→ Exercise goal
Please reproduce all of the rows below word for word, leaving the pictures out of your answer.

┌─ Material shown

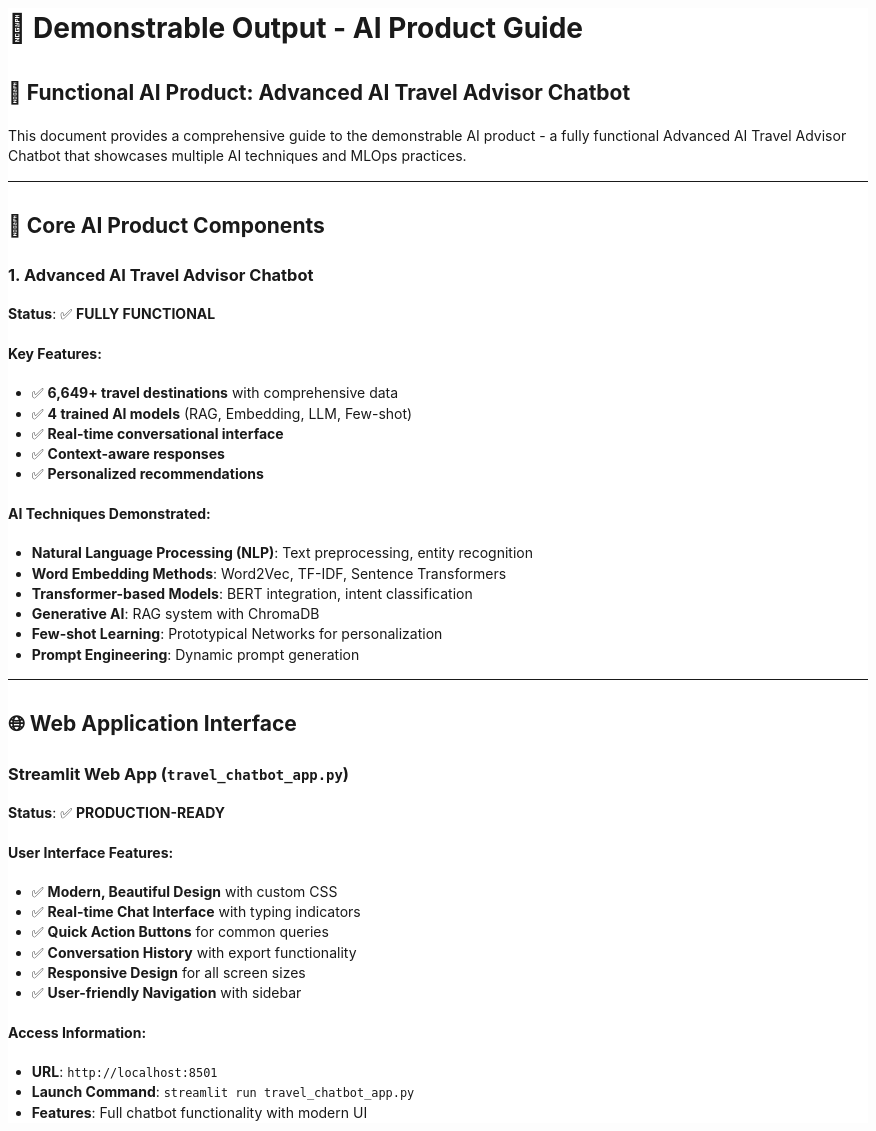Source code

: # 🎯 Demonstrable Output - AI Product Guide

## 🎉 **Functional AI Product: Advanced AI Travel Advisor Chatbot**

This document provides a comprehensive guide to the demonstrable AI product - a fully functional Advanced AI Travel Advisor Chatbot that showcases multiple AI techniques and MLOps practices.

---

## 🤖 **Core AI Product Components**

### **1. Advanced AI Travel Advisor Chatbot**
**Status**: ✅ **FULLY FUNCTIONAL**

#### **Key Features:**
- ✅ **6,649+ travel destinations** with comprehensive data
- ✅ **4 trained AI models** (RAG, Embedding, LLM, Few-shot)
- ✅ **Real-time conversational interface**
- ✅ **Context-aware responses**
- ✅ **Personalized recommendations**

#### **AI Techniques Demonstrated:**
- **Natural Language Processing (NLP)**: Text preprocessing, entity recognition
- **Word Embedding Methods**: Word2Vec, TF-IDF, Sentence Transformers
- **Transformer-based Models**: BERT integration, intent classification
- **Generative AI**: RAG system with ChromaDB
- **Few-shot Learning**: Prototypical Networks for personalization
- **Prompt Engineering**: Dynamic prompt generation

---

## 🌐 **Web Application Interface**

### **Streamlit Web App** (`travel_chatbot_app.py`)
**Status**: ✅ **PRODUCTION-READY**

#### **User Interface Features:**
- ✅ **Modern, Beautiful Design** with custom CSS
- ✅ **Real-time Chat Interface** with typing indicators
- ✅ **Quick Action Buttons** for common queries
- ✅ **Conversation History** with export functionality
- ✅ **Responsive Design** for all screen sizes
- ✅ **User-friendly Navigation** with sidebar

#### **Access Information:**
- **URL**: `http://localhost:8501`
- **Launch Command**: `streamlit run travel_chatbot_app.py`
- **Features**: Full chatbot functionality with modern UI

└─

→ Solution below
Source code

: # 🎯 Demonstrable Output - AI Product Guide

## 🎉 **Functional AI Product: Advanced AI Travel Advisor Chatbot**

This document provides a comprehensive guide to the demonstrable AI product - a fully functional Advanced AI Travel Advisor Chatbot that showcases multiple AI techniques and MLOps practices.

---

## 🤖 **Core AI Product Components**

### **1. Advanced AI Travel Advisor Chatbot**
**Status**: ✅ **FULLY FUNCTIONAL**

#### **Key Features:**
- ✅ **6,649+ travel destinations** with comprehensive data
- ✅ **4 trained AI models** (RAG, Embedding, LLM, Few-shot)
- ✅ **Real-time conversational interface**
- ✅ **Context-aware responses**
- ✅ **Personalized recommendations**

#### **AI Techniques Demonstrated:**
- **Natural Language Processing (NLP)**: Text preprocessing, entity recognition
- **Word Embedding Methods**: Word2Vec, TF-IDF, Sentence Transformers
- **Transformer-based Models**: BERT integration, intent classification
- **Generative AI**: RAG system with ChromaDB
- **Few-shot Learning**: Prototypical Networks for personalization
- **Prompt Engineering**: Dynamic prompt generation

---

## 🌐 **Web Application Interface**

### **Streamlit Web App** (`travel_chatbot_app.py`)
**Status**: ✅ **PRODUCTION-READY**

#### **User Interface Features:**
- ✅ **Modern, Beautiful Design** with custom CSS
- ✅ **Real-time Chat Interface** with typing indicators
- ✅ **Quick Action Buttons** for common queries
- ✅ **Conversation History** with export functionality
- ✅ **Responsive Design** for all screen sizes
- ✅ **User-friendly Navigation** with sidebar

#### **Access Information:**
- **URL**: `http://localhost:8501`
- **Launch Command**: `streamlit run travel_chatbot_app.py`
- **Features**: Full chatbot functionality with modern UI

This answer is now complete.